I’m generally a big fan of the folk over at Fairfax. I’m a long-time subscriber to at least one of their printed publications and recognise their high standards of journalism and publishing.
In fact, they gave me my first job in casual journalism. Remember Juke Magazine?
But I feel they were somewhat off the money in a recent expose into the impact of the much vaunted national broadband network on one of its first recipients, outer Hobart suburb Midway Point.
In what to me seemed an attempt to question the worth of NBN for business, Fairfax Online recently ran a feature on how local residents and business owners were using and embracing – or as it turned out, not really using or embracing, the three-year-old (in that town) network.
In fact, the writer struggled to find much benefit at all, citing a slow signup rate and two businesses whose operators could name, at best, some minor benefits that the information superhighway could deliver.
Starved for online success
The local store reported that transaction transmissions like eftpos were ‘heaps quicker’ and that a local signwriter was enjoying the ability to transmit larger files much faster.
In fact, in perusing the NBN Co published case study of the signwriter, it’s quite clear that the benefits of the NBN aren’t quite as trivial as the Fairfax writer makes out.
“The first thing I did was download a 17 megabyte file from a graphic artist that took just eight seconds,” business owner David Jones says.
Before the NBN, I would either have sent it over on a DVD, or let the download max out my connection. The difference is just astonishing,” David said.
“If an overseas customer suddenly wants something, I can just draw it up and email it over straight away even if it’s a large file,” he says. “It’s just easy to do with that kind of speed and capacity over the NBN.”
Given the nature of his business, it can be seen that the NBN isn’t just beneficial, it’s transformational – as anyone who’s ever tried to download a 17Mb file could attest.
But apart from this business, I’ve found that ‘outer suburbs’ like Midway Point are the most unlikely of all businesses to adopt technology like NBN due to some important key factors.
Suburban slow adopters
It’s fair to say that suburban businesses are not as fast to adapt as city-based businesses because they tend to attract smaller, less advanced businesses.
There tends to be a greater concentration of smaller manufacturers and ‘mum and dad’ retailers and trades businesses, and these have tended to be slower to embrace some communications technologies (the notable exception of course being mobile telephony).
There is simply not the urgency to embrace technology the way city-based businesses do – probably because technology has less impact on their day-to-day operations.
Connected country cousins
Even regional businesses appear faster to embrace communications technology than suburban businesses.
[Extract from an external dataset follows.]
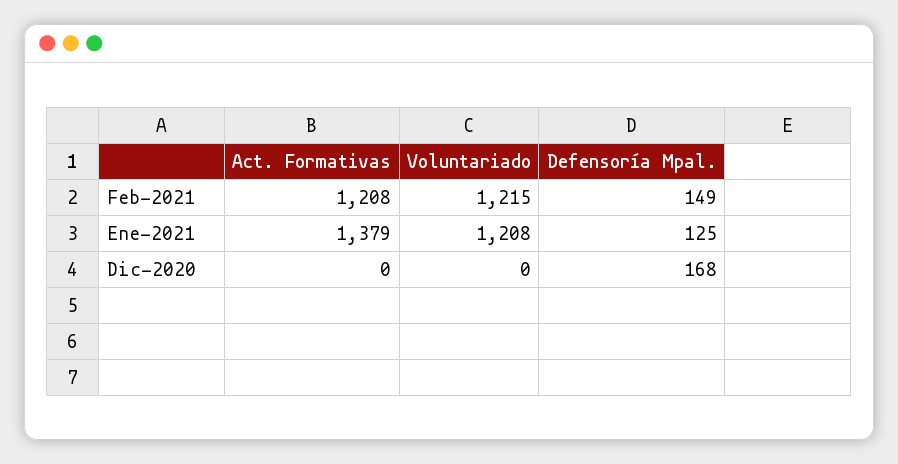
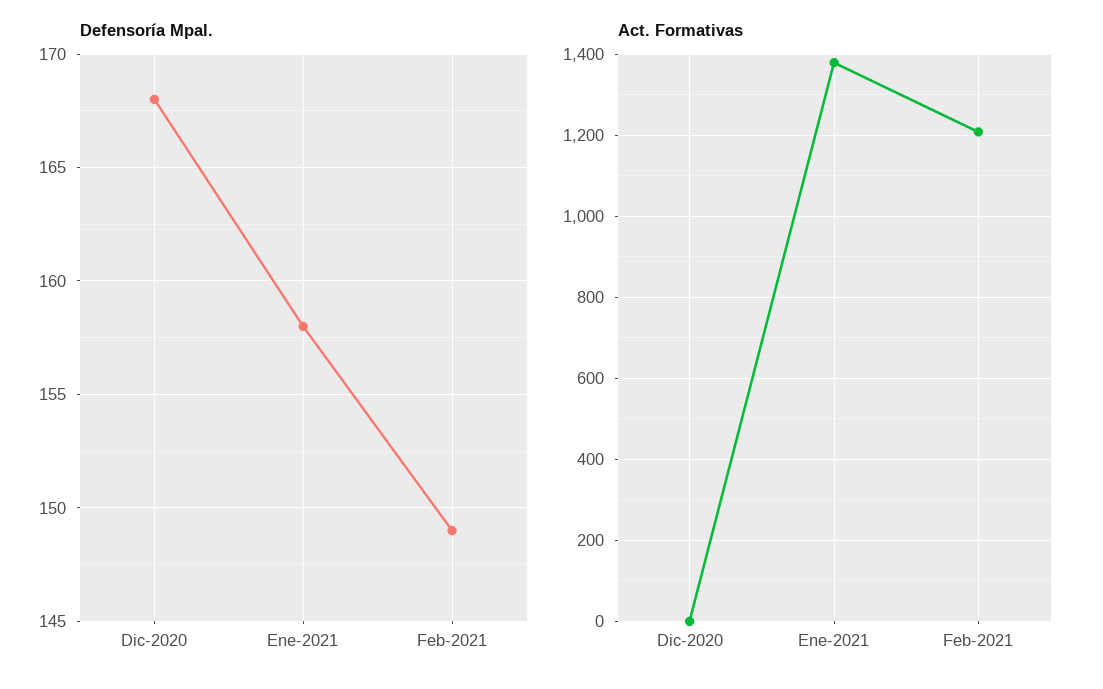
Voluntariado, Feb-2021: 1215 -> none
Voluntariado, Ene-2021: 1208 -> none
Defensoría Mpal., Ene-2021: 125 -> 158
Voluntariado, Dic-2020: 0 -> none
Because their distance is more of a barrier to their businesses, distance-reducing technologies like the internet put them on a more level playing field to their city counterparts, so the benefit to them is far greater.
The internet allows them to communicate and promote themselves as if they are in the city – drastically reducing a range of travel, transport, promotional and other costs.
Having spent 10 of my last 11 years working and living in the middle Melbourne suburb of Box Hill, I can testify to this slower adoption on the part of smaller business there.
Bearish in Box Hill
Whilst larger businesses in the area were as tech savvy as anyone (particularly given it’s the home to household names like MYOB, Motorola and Hewlett Packard), I found that most smaller business operators took a guarded and even sceptical approach to technology like the internet.
By comparison, smaller business operators around more urban St Kilda are falling over each other to take advantage of the now well-documented benefits the internet can bring.
I don’t say this with any disrespect at all – it’s just the nature of business demographics and economics.
Therefore it’s fair to suggest that the slowness of adoption of the NBN by business in Midway Point has little to do with the merits or otherwise of the network, but by their slowness to adopt anything overly technological at all.
If you could get it, how would your business benefit from high speed broadband?
Personally, I can’t wait.
Craig Reardon is a writer, educator and operator of independent web services firm for SMEs, The E Team.